I had similar thoughts when I read the book a month ago (at Janet’s recommendation). The descriptions were so good that I highlighted passage after passage, eager to share them with you. Here are a couple:

“Welcome to my skull. A truck is rolling over the bones of my neck and head. The vertebrae break, the brains pop and ooze. A thousand flashlights shine in my eyes. The world tilts. I throw up. I black out. This happens all the time. It’s nothing but an ordinary day.”

“‘You have no idea what it feels like to have headaches like this. No idea. It hurts,’ I say—and I realize tears are running down my face, though I’m not sobbing. “’It makes it hard to be alive, some days. A lot of times I wish I were dead, I truly do, just to make the pain stop.’”

Then I got to the twist for which the book is known. The power of these incredible descriptions was diffused by a stereotype that, while not untrue, is a major contributor to migraine’s stigma. So much so that all the positive regard I’d had for the book’s depictions of migraine was gone. For me, no matter how elegant and accurate the descriptions, they can’t cancel out the harmful message I fear the book ultimately spreads about migraine.

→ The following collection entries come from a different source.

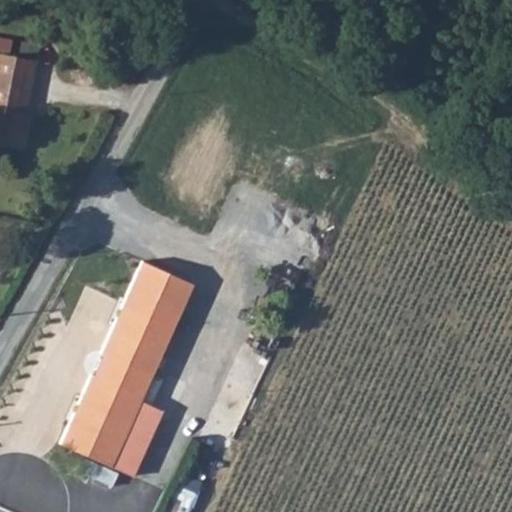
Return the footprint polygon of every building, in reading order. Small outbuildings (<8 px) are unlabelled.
[(0,0),(0,16),(40,23),(44,0),(0,0)] [(44,0),(40,23),(60,27),(64,0),(44,0)] [(0,136),(17,140),(23,113),(37,46),(21,42),(18,57),(7,54),(10,40),(0,37),(0,136)] [(99,356),(102,357),(150,378),(191,286),(140,264),(99,356)] [(90,377),(60,447),(110,469),(150,378),(102,357),(93,378),(90,377)] [(43,373),(28,407),(50,417),(65,383),(43,373)] [(179,484),(165,511),(188,511),(198,493),(179,484)]
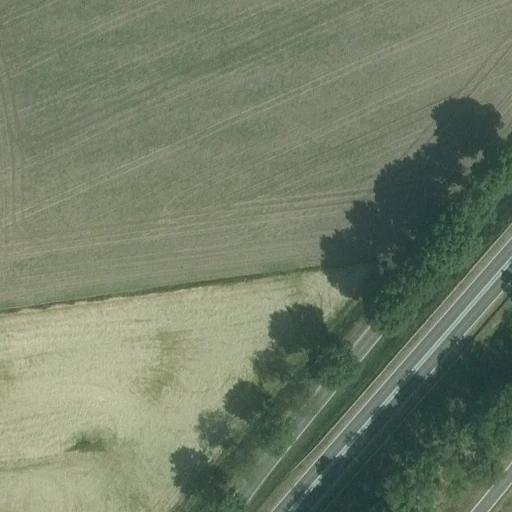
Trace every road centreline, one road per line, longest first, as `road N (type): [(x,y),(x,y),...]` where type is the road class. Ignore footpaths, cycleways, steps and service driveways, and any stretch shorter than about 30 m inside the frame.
road 1 (trunk): [(511,165),(230,511)]
road 2 (trunk): [(288,511),(511,258)]
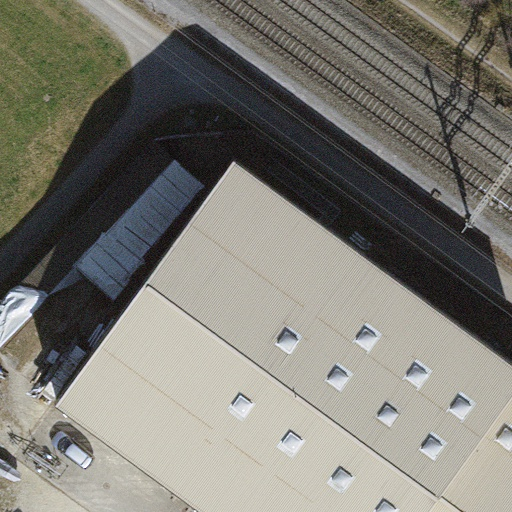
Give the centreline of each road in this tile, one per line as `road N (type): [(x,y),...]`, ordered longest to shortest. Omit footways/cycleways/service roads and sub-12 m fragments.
road 1 (track): [(94,0),(511,300)]
road 2 (track): [(0,266),(184,65)]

I was so eager to have a wildly popular book raise some awareness of the severity of migraine that maybe I expected too much. Still, I’m disappointed. I’d like to say more, but don’t want to risk spoiling the book for anyone — it’s a great read.

That’s my take, which is probably a minority opinion among migraineurs. Have you read We Were Liars? What do you think of how it depicts migraine? (No spoilers, please!)

3 thoughts on “Migraine in “We Were Liars””

  1. I have been suffering daily for twelve yrs with the most excruciating and horrifying pain known to man! I had to self medicate for yrs taking goody powders which eventually gave me two ulcers by the age of twenty five! I had gone from job to job trying to obtain some ounce of normalcy. I had to drop out of college the pain was so debilitating. I have rhinogenic migraines and cluster headaches. I literally feel like the pain is so bad at times that u wish u could die just so the agony would subside. I’ve been to doctors. They don’t have a clue. One just told me it was depression! My relationships have suffered because of the belief that I must be a hypochondriac or I am lazy. They have told me no one is this sick all the time! It’s so disheartening! I am one of the hardest workers and go getters out there. My body is imprisoned my dreams of being accomplished and the life I could be experiencing even now as I lay here on the couch unable to move completely disabled! I can no longer work because of this daily plague and lifelong illness that no doctor will recognize as such.

  2. Kerrie,

    As a longtime migraineur and patient advocate, I’m embarrassed to admit that I didn’t even think to get my feathers ruffled by the reason the protagonist’s migraines began. That’s not to say I didn’t wonder about their origin. I think I perhaps got too creative with my own reasoning, imagining factors that Lockhart may or may not have explicitly said. My impression was that Cadence did indeed have significant psychological trauma, but I had thought there was also a physical trauma at play. (Maybe a concussion in the water or at the grandfather’s house, perhaps? I’m trying to be vague but I think you know to what I refer.) If I ever go back and read the novel for a third time (which is doubtful to happen in the near future), I will see if there’s any reason for my thinking there was also a physical element. I do remember wishing that she had made reference to anyone else in her family having had migraine just to hint at the hereditary element of the illness.

    The novelist is on twitter–I wonder if she’d respond to you if you asked to chat with her about Cadence’s migraine. @elockhart

    Thanks for this food for thought, and sorry I didn’t even think to notice this issue when I read the book twice–I feel like a lackluster migraine advocate at best! 🙂


    1. Janet, thanks for sharing — I was very curious about your perspective. It could just be that different parts stick with different readers and different things push our buttons. I hope most people won’t have the same reaction (or take away the same message) that I did. And it could be that I’m the lackluster advocate, since I saw the negative side of someone’s hard work to demonstrate the reality of migraine!